According to the results of keyword analysis using VOSviewer 1.6.18, four clusters were obtained in the field of using digital technologies in the management of adverse drug reactions, which are closely related to the stages of preclinical and clinical trials, the pharmacovigilance system, and the reduction of adverse drug reactions to improve the patient’s quality of life.
Digital technology applications at the preclinical research stage include the following areas: molecular design technologies, virtual toxicity simulation models, data integration, drug repurposing, etc., aimed at improving both the efficacy and safety of medicines.
Integration of the use of machine learning algorithms to analyze data monitoring in electronic databases of spontaneous reports, electronic medical records, scientometric databases, social networks, and data analysis of digital devices both at the stage of clinical trials and in the pharmacovigilance system is also aimed at achieving efficacy, safety of medicines, early detection of undesirable adverse reactions, possible prevention of them, and improving the quality of life of patients.

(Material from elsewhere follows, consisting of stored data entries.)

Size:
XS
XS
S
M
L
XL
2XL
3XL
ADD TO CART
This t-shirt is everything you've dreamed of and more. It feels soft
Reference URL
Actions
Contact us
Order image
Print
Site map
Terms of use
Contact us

The results of combining the above-mentioned digital technologies from all four clusters provide a huge synergy of relevant and valuable information for health professionals, patients, health authorities, regulators, and pharmaceutical companies. The study of bibliometric data allows healthcare professionals to identify current topics and trends in digital technology to manage drug side effects. Patients using digital technology in treatment can be more involved in their health decisions and interactions with medical professionals. Health authorities and pharmaceutical companies can use the respective data to develop strategies and policies for managing adverse drug reactions using digital technologies, allocating funding for innovative research, and implementing new technologies.
It is worth noting some risk factors for the use of digital technologies in the management of adverse drug reactions: personal data management, staff training, quality, and completeness of information.
The dissemination of reliable medical information, the study of the benefits and risks of drugs, and the introduction of digital technologies into pre-clinical and clinical practice will significantly improve the quality of patient care and the safety of pharmacotherapy.
Limitations
This study had several limitations. Limitations of the study include focus on the Web of Science database only, use of certain keywords and operators in search queries, limitation to English keywords only, and time interval since 1991. For more comprehensive analysis, future research may include integrating data from other databases (such as PubMed and Embase), expanding the list of keywords, reviewing work in different languages, and a wider time range. These steps will contribute to a deeper understanding of the topic.